The Ekloge ton nomon laws of 726/741 made marriage a Christian institution and no longer a private contract, where it evolved alongside the increased rights of slaves and the change in power relations. Marriage was considered an institution required to sustain the population, transfer property rights, and support the elderly of the family; the Empress Theodora had also said it was needed to restrict sexual hedonism. Women usually married between the ages of 15 and 20, and the average family had two children. Divorce could be done by mutual consent but was restricted over time, for example, only being allowed if a married person was joining a convent.

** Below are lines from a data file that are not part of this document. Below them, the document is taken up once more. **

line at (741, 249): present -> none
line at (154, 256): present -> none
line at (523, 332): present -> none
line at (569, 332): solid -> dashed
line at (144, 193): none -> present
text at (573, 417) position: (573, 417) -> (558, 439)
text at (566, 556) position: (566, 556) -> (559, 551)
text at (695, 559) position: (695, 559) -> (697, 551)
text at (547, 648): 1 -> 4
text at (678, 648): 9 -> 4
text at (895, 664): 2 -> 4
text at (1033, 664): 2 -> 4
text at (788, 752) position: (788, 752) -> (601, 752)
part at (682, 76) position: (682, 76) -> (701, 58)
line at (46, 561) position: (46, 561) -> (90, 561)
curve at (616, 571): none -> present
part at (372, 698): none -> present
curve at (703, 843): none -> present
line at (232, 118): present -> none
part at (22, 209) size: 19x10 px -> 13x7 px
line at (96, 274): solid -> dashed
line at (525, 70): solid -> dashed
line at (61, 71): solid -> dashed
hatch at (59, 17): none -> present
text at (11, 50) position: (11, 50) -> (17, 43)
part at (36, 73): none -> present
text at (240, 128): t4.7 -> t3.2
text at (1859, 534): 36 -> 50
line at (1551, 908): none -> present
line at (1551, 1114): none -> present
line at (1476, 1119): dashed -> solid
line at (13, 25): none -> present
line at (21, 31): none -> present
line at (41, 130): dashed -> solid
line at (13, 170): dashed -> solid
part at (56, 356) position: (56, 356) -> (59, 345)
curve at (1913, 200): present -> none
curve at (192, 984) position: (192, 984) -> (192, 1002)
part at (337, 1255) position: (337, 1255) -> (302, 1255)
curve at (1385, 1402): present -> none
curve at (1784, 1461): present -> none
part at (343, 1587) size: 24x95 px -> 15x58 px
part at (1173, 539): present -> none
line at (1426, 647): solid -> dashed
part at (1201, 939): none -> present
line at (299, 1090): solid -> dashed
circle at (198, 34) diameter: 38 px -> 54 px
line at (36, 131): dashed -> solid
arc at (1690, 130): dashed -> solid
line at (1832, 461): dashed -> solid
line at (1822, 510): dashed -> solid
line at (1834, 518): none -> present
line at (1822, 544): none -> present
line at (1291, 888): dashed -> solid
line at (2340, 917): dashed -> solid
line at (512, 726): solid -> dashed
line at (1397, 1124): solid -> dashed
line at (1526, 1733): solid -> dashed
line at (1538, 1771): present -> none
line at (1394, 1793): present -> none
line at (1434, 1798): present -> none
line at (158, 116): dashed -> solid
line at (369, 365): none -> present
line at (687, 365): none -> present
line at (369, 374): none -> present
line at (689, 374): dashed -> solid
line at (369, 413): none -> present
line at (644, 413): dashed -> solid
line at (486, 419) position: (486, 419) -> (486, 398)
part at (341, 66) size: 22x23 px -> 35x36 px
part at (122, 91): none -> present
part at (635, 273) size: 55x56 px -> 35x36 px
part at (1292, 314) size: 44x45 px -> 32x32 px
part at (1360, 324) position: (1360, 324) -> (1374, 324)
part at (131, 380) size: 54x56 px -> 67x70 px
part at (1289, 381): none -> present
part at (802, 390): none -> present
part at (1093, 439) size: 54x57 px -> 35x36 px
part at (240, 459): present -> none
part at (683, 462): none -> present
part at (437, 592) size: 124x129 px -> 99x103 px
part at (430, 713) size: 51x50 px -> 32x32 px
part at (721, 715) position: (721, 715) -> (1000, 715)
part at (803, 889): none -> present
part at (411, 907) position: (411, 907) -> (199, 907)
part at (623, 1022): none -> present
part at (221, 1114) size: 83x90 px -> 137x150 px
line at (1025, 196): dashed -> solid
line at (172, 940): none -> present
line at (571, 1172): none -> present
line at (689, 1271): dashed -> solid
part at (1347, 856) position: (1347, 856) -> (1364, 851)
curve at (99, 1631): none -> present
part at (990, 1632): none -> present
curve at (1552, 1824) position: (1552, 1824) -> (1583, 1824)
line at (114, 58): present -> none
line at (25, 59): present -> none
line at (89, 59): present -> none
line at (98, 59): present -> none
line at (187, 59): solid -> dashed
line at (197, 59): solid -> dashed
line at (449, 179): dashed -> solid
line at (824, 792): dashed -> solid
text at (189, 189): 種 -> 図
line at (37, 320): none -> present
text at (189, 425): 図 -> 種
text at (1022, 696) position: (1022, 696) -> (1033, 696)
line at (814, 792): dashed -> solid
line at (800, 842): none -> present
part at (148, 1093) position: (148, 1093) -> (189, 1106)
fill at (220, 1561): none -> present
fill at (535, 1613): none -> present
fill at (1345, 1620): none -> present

Inheritance rights were well developed, including for all women. The historian Anthony Kaldellis suggests that these rights may have been what prevented the emergence of large properties and a hereditary nobility capable of intimidating the state. The prevalence of widows (estimated at 20%) meant women often controlled family assets as heads of households and businesses, contributing to the rise of some empresses to power. Women played significant roles as taxpayers, landowners, and petitioners, often seeking the resolution of property disputes in court.

=== Education ===

Education was voluntary and required financial means, so the most literate people were often those associated with the church. Primary education focused on teaching foundational subjects like reading, writing, and arithmetic whereas secondary school focused on the trivium and quadrivium as their curriculum. The Imperial University of Constantinople was formed in 425, and refounded in 1046 as a centre for law.